Extract every line of text from the records below and reproduce each one verbatim, in its original order.

──────── Information supplied ────────

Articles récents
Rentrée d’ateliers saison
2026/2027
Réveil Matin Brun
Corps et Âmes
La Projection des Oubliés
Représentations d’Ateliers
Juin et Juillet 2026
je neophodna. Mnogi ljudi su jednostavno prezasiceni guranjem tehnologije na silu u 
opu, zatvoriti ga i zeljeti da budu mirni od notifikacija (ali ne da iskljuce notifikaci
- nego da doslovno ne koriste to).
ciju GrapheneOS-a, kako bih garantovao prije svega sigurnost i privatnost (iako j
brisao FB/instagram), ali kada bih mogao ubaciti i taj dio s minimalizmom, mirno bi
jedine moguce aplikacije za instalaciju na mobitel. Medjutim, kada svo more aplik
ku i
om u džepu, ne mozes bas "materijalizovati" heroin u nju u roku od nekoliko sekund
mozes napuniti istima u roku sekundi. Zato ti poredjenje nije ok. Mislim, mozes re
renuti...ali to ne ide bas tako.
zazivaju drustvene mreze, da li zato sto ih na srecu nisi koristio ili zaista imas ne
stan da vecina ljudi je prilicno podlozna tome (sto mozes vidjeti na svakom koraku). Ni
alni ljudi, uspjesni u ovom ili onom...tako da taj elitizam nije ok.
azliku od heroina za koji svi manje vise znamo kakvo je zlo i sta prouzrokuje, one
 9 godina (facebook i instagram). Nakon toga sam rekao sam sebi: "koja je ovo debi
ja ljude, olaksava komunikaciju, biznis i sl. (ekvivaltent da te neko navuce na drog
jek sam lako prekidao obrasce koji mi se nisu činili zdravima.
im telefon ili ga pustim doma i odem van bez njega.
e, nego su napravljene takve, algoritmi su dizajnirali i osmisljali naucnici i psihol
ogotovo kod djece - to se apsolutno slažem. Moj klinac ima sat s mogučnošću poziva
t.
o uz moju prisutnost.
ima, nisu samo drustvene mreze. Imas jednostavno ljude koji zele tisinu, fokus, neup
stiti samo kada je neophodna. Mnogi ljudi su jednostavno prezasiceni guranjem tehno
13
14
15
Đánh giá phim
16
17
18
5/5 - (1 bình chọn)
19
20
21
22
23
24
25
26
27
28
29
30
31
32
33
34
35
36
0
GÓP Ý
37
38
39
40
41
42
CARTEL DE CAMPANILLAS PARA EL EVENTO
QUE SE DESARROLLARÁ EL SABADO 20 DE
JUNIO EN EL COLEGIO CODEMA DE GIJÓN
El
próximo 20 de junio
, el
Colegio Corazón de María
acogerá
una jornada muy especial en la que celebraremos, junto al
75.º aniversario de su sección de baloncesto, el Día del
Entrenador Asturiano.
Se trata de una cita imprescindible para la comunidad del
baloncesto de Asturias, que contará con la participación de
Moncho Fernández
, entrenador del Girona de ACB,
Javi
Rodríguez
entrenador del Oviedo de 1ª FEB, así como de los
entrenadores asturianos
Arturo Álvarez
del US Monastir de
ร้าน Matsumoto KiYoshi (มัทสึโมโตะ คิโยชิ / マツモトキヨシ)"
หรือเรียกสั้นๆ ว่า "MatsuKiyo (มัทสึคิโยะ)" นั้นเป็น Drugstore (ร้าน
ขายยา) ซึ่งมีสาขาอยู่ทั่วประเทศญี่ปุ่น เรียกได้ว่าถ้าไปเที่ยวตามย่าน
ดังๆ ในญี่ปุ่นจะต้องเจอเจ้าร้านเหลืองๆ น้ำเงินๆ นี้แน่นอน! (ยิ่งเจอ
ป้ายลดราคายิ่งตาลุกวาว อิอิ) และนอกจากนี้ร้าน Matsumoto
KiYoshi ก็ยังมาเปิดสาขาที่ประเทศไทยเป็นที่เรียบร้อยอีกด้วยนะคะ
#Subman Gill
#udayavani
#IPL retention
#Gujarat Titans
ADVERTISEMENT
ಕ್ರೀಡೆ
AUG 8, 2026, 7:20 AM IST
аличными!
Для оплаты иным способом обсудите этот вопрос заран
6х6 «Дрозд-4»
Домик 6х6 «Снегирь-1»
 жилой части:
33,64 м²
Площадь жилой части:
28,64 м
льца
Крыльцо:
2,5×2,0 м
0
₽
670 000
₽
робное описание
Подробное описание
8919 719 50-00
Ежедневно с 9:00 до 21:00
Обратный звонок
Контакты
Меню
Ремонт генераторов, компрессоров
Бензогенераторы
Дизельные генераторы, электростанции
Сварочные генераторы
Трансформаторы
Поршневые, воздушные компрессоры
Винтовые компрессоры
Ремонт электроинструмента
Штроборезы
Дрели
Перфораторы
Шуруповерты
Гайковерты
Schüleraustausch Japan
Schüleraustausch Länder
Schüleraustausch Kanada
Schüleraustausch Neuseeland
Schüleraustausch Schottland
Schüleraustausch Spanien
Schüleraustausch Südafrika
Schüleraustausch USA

────────

▶ [Response to this task]
Articles récents
Rentrée d’ateliers saison
2026/2027
Réveil Matin Brun
Corps et Âmes
La Projection des Oubliés
Représentations d’Ateliers
Juin et Juillet 2026
je neophodna. Mnogi ljudi su jednostavno prezasiceni guranjem tehnologije na silu u 
opu, zatvoriti ga i zeljeti da budu mirni od notifikacija (ali ne da iskljuce notifikaci
- nego da doslovno ne koriste to).
ciju GrapheneOS-a, kako bih garantovao prije svega sigurnost i privatnost (iako j
brisao FB/instagram), ali kada bih mogao ubaciti i taj dio s minimalizmom, mirno bi
jedine moguce aplikacije za instalaciju na mobitel. Medjutim, kada svo more aplik
ku i
om u džepu, ne mozes bas "materijalizovati" heroin u nju u roku od nekoliko sekund
mozes napuniti istima u roku sekundi. Zato ti poredjenje nije ok. Mislim, mozes re
renuti...ali to ne ide bas tako.
zazivaju drustvene mreze, da li zato sto ih na srecu nisi koristio ili zaista imas ne
stan da vecina ljudi je prilicno podlozna tome (sto mozes vidjeti na svakom koraku). Ni
alni ljudi, uspjesni u ovom ili onom...tako da taj elitizam nije ok.
azliku od heroina za koji svi manje vise znamo kakvo je zlo i sta prouzrokuje, one
 9 godina (facebook i instagram). Nakon toga sam rekao sam sebi: "koja je ovo debi
ja ljude, olaksava komunikaciju, biznis i sl. (ekvivaltent da te neko navuce na drog
jek sam lako prekidao obrasce koji mi se nisu činili zdravima.
im telefon ili ga pustim doma i odem van bez njega.
e, nego su napravljene takve, algoritmi su dizajnirali i osmisljali naucnici i psihol
ogotovo kod djece - to se apsolutno slažem. Moj klinac ima sat s mogučnošću poziva
t.
o uz moju prisutnost.
ima, nisu samo drustvene mreze. Imas jednostavno ljude koji zele tisinu, fokus, neup
stiti samo kada je neophodna. Mnogi ljudi su jednostavno prezasiceni guranjem tehno
13
14
15
Đánh giá phim
16
17
18
5/5 - (1 bình chọn)
19
20
21
22
23
24
25
26
27
28
29
30
31
32
33
34
35
36
0
GÓP Ý
37
38
39
40
41
42
CARTEL DE CAMPANILLAS PARA EL EVENTO
QUE SE DESARROLLARÁ EL SABADO 20 DE
JUNIO EN EL COLEGIO CODEMA DE GIJÓN
El
próximo 20 de junio
, el
Colegio Corazón de María
acogerá
una jornada muy especial en la que celebraremos, junto al
75.º aniversario de su sección de baloncesto, el Día del
Entrenador Asturiano.
Se trata de una cita imprescindible para la comunidad del
baloncesto de Asturias, que contará con la participación de
Moncho Fernández
, entrenador del Girona de ACB,
Javi
Rodríguez
entrenador del Oviedo de 1ª FEB, así como de los
entrenadores asturianos
Arturo Álvarez
del US Monastir de
ร้าน Matsumoto KiYoshi (มัทสึโมโตะ คิโยชิ / マツモトキヨシ)"
หรือเรียกสั้นๆ ว่า "MatsuKiyo (มัทสึคิโยะ)" นั้นเป็น Drugstore (ร้าน
ขายยา) ซึ่งมีสาขาอยู่ทั่วประเทศญี่ปุ่น เรียกได้ว่าถ้าไปเที่ยวตามย่าน
ดังๆ ในญี่ปุ่นจะต้องเจอเจ้าร้านเหลืองๆ น้ำเงินๆ นี้แน่นอน! (ยิ่งเจอ
ป้ายลดราคายิ่งตาลุกวาว อิอิ) และนอกจากนี้ร้าน Matsumoto
KiYoshi ก็ยังมาเปิดสาขาที่ประเทศไทยเป็นที่เรียบร้อยอีกด้วยนะคะ
#Subman Gill
#udayavani
#IPL retention
#Gujarat Titans
ADVERTISEMENT
ಕ್ರೀಡೆ
AUG 8, 2026, 7:20 AM IST
аличными!
Для оплаты иным способом обсудите этот вопрос заран
6х6 «Дрозд-4»
Домик 6х6 «Снегирь-1»
 жилой части:
33,64 м²
Площадь жилой части:
28,64 м
льца
Крыльцо:
2,5×2,0 м
0
₽
670 000
₽
робное описание
Подробное описание
8919 719 50-00
Ежедневно с 9:00 до 21:00
Обратный звонок
Контакты
Меню
Ремонт генераторов, компрессоров
Бензогенераторы
Дизельные генераторы, электростанции
Сварочные генераторы
Трансформаторы
Поршневые, воздушные компрессоры
Винтовые компрессоры
Ремонт электроинструмента
Штроборезы
Дрели
Перфораторы
Шуруповерты
Гайковерты
Schüleraustausch Japan
Schüleraustausch Länder
Schüleraustausch Kanada
Schüleraustausch Neuseeland
Schüleraustausch Schottland
Schüleraustausch Spanien
Schüleraustausch Südafrika
Schüleraustausch USA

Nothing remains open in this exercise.